=== RECORDS FOR THIS EXERCISE ===

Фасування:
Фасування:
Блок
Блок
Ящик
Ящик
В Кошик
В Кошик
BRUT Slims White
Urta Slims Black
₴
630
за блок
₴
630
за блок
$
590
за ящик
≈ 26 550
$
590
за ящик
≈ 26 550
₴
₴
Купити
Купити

===

#### [WORK INSTRUCTIONS]
Please return every line of the data, unaltered.

#### [EXERCISE RESULT]
Фасування:
Фасування:
Блок
Блок
Ящик
Ящик
В Кошик
В Кошик
BRUT Slims White
Urta Slims Black
₴
630
за блок
₴
630
за блок
$
590
за ящик
≈ 26 550
$
590
за ящик
≈ 26 550
₴
₴
Купити
Купити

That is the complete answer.